If there’s one thing that gets me down, it’s people who make a big production of their love of the written word and, above all, of the fact that they read books. As it happens I am generally in favour of books, but I also don’t believe that reading them is any proof, in itself, of intelligence. 

It is always immensely irritating to be faced with those professional readers who huddle at writers festival events, or anywhere else that you can witness an author speak into a microphone, and wear capes and berets and take copious notes. Wasn’t university enough boredom for a lifetime for these people? Then there are those individuals who claim to have read and enjoyed the many, many examples of creative writing that it is almost impossible even to finish, let alone take any genuine pleasure in, such as Virginia Woolf’s To The Lighthouse, Toni Morrison’s Beloved and virtually anything by Peter Carey.

This brings me to book clubs; their number is increasing, it seems, and they are perhaps the most hateful manifestation of the proud reader. Why not just meet your friends and have a drink? Why is it necessary to pretend you have any interest in talking about works of literature? Everyone knows that book clubs are almost entirely about canapés: both the grabbing of the moral high ground by making the best ones and the eating of enough of them that you can save money by not having to buy anything for dinner. I need hardly say that book-club membership is overwhelmingly female, which does, I fear, give the whole enterprise a sewing-circle feel. Taking this to its logical conclusion, one can see that the ultimate result of the growth of book clubs will be the reversal of the status of women; the clubs have, after all, demonstrated a mania for books about the lives of Asian concubines.

And how sad it is to think that we are living in a period in which the ABC’s First Tuesday Book Club was thought to be a good idea. I would so much rather view a televised execution than watch a person I hate either criticising books I’m fond of or, which is worse, speaking admiringly of books I’m fond of. Isn’t it remarkable how someone you dislike liking something you like never increases your liking for the person you dislike but merely destroys your pleasure in the thing you like?

The consensus among anyone who cares seems to be that books are on their way out and I attribute this directly to book clubs making everything to do with them seem like such an enormous bore. Those people – or, as I should put it, women – I’ve known who have belonged to book clubs have unfailingly ended up buying a whole lot of novels they didn’t like in order to discuss them with various individuals they can’t stand.
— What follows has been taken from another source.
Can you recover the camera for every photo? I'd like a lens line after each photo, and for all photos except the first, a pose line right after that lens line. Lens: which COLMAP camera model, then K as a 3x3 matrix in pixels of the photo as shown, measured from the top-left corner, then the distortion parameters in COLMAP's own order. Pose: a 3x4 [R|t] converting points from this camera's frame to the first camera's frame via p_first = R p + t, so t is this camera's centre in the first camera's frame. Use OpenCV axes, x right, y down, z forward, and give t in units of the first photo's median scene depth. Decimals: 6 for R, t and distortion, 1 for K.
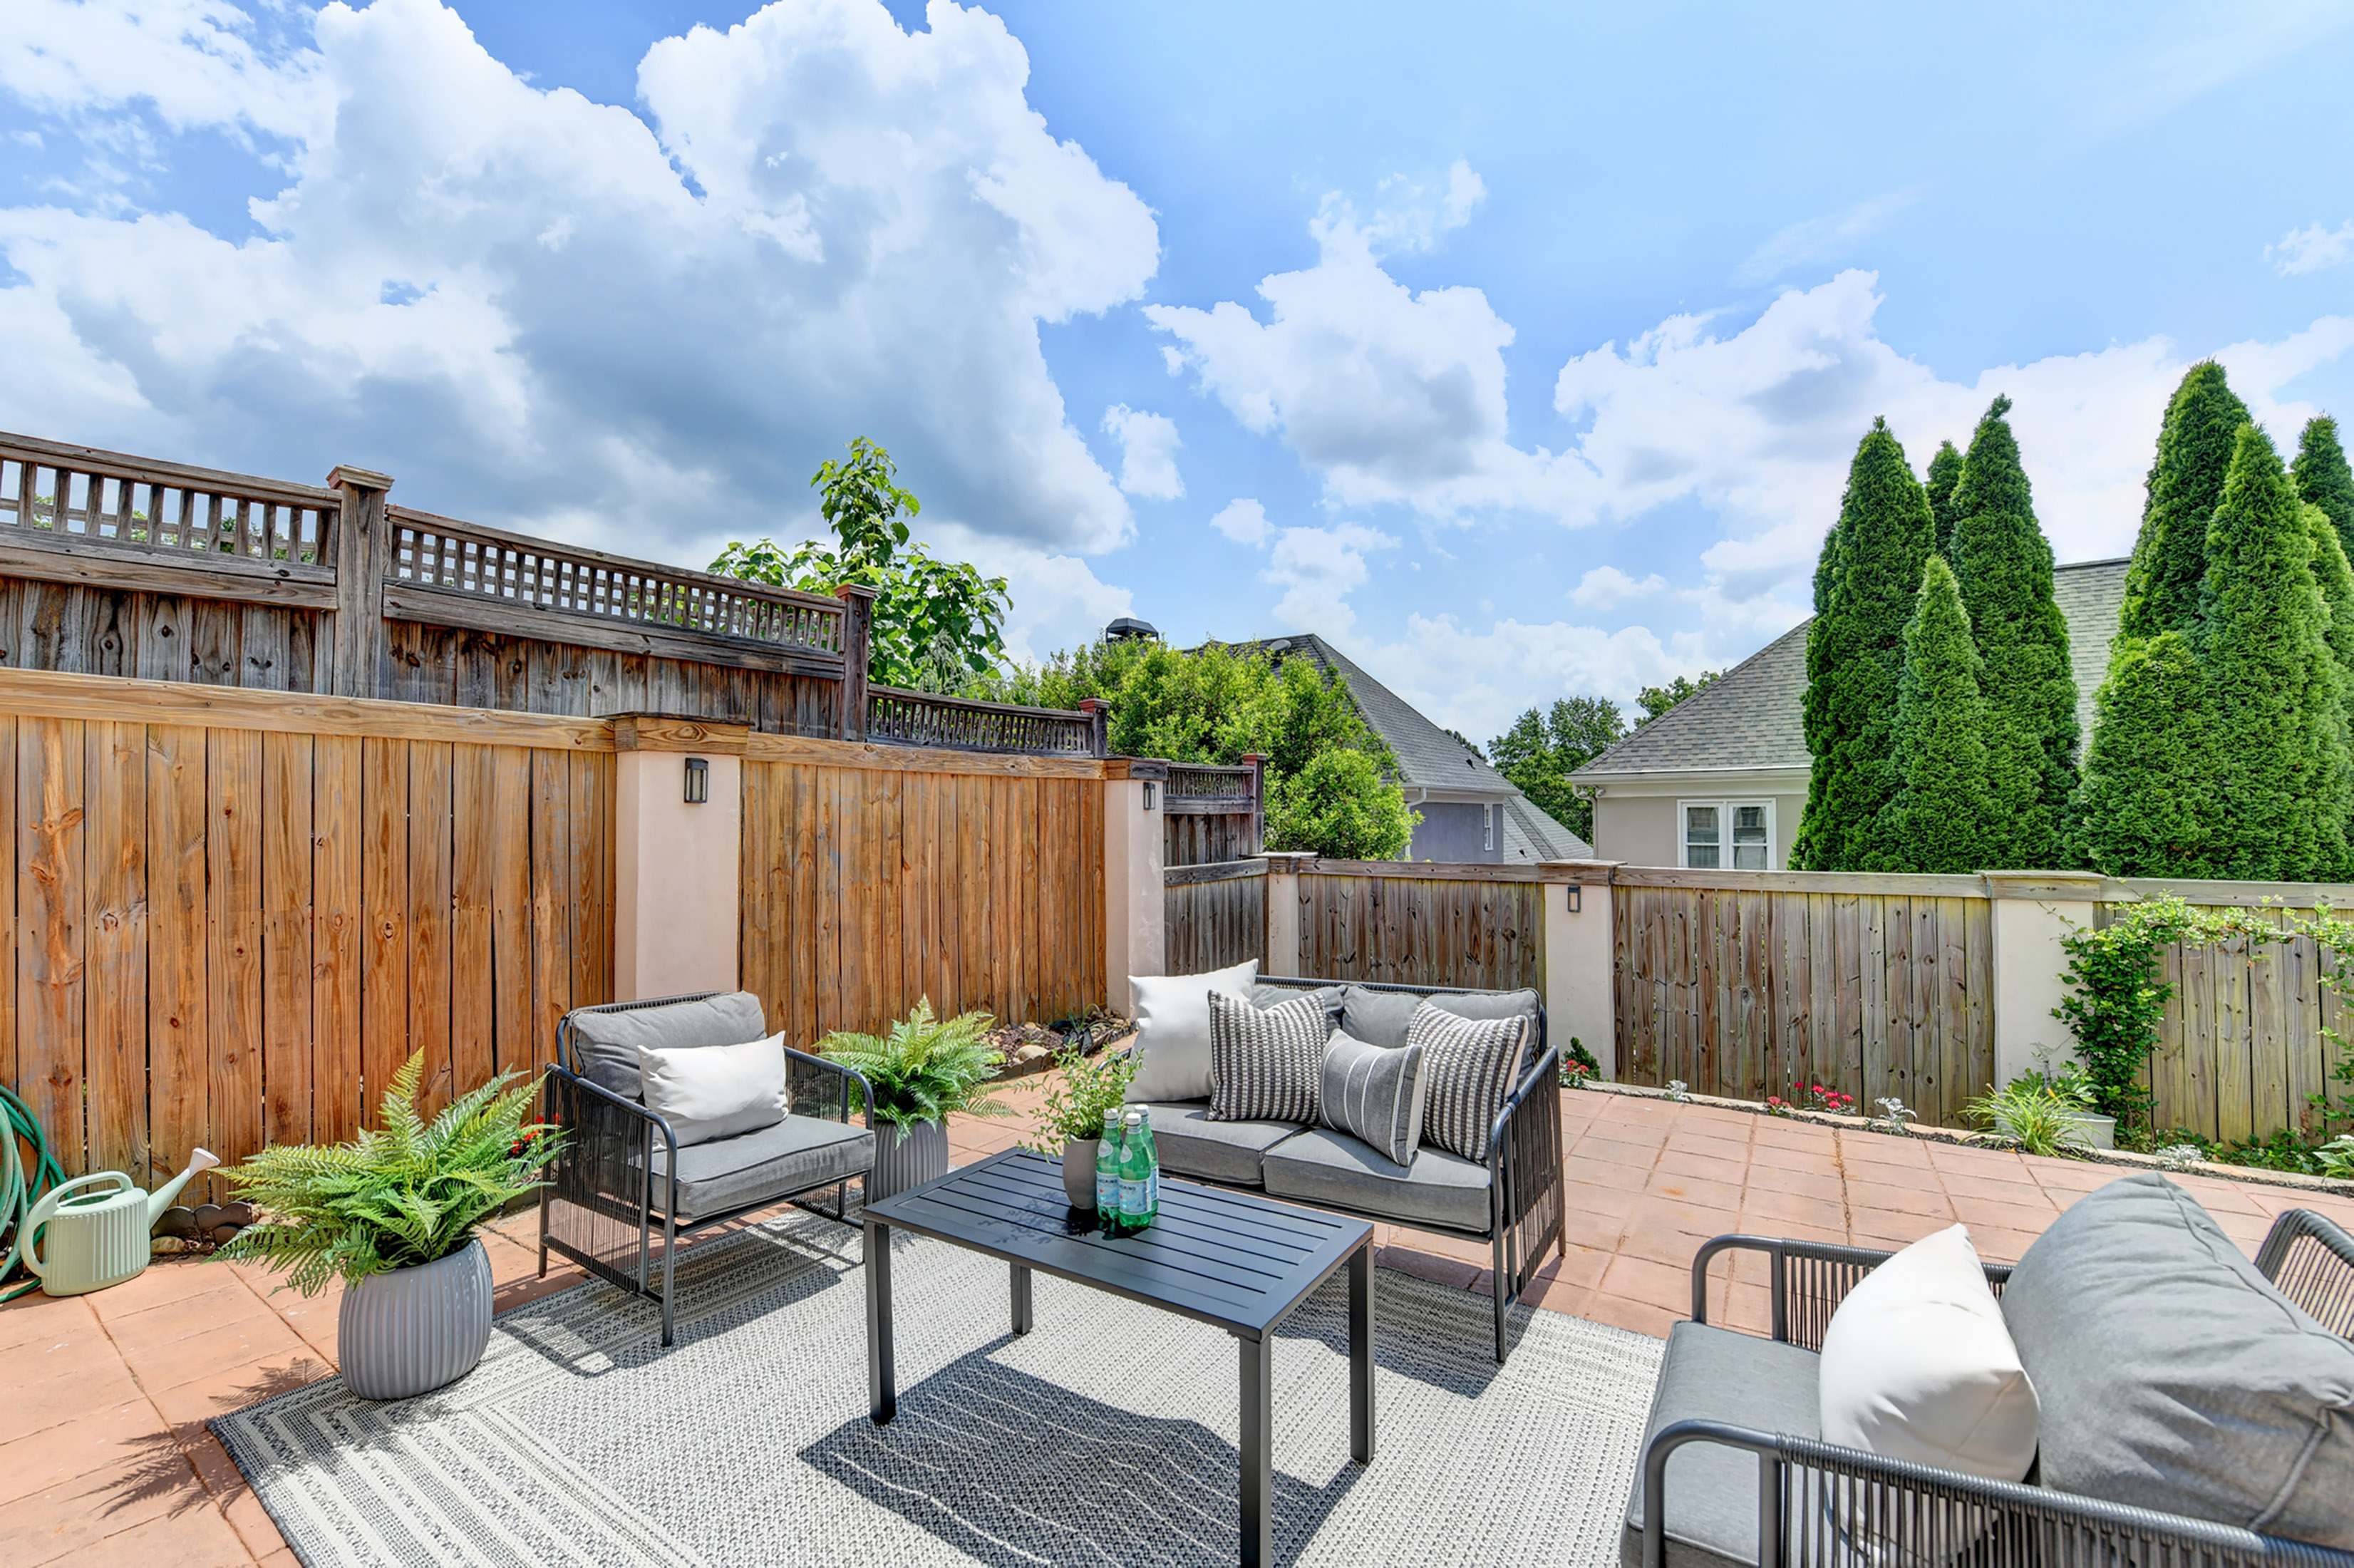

Reading wasn’t designed to be a group activity. Unless it’s on your school syllabus, it’s highly unlikely you’ll ever come across at the one time more than two people who’ve read the same book as you, except by prearrangement, which is as it should be. I did once read, though, about a man who owned only thirty books and they were all copies of Jacqueline Susann’s Valley of the Dolls. The day that someone like him starts a book club is the day I join one.

Avril Rolfe is a Melbourne-based writer.